* [Assigned task] Copy every row below word for word, leaving out the pictures.

Data items:
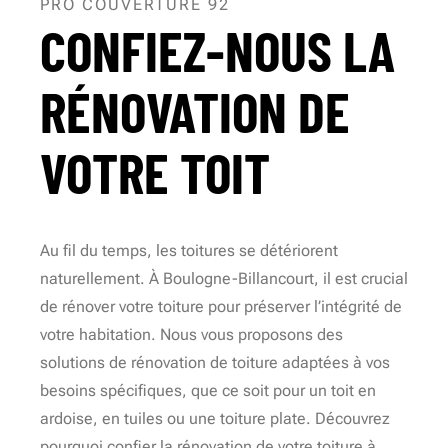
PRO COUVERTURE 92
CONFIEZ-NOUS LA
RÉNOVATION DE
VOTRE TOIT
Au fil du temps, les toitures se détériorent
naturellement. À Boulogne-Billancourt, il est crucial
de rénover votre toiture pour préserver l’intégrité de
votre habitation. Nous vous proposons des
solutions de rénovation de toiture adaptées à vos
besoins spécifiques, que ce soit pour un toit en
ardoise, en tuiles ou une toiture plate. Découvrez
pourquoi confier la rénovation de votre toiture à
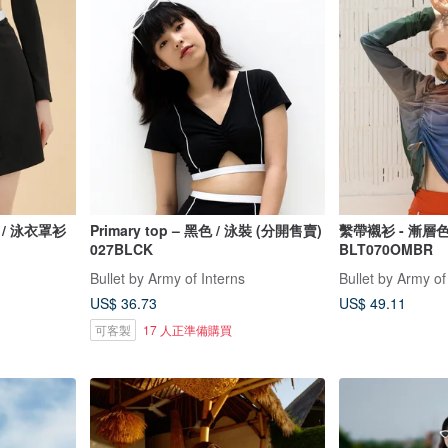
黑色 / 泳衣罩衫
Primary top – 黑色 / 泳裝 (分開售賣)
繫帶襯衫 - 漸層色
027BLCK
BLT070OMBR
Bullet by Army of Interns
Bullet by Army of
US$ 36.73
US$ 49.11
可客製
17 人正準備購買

* [Written response]
PRO COUVERTURE 92
CONFIEZ-NOUS LA
RÉNOVATION DE
VOTRE TOIT
Au fil du temps, les toitures se détériorent
naturellement. À Boulogne-Billancourt, il est crucial
de rénover votre toiture pour préserver l’intégrité de
votre habitation. Nous vous proposons des
solutions de rénovation de toiture adaptées à vos
besoins spécifiques, que ce soit pour un toit en
ardoise, en tuiles ou une toiture plate. Découvrez
pourquoi confier la rénovation de votre toiture à
黑色 / 泳衣罩衫
Primary top – 黑色 / 泳裝 (分開售賣)
繫帶襯衫 - 漸層色
027BLCK
BLT070OMBR
Bullet by Army of Interns
Bullet by Army of
US$ 36.73
US$ 49.11
可客製
17 人正準備購買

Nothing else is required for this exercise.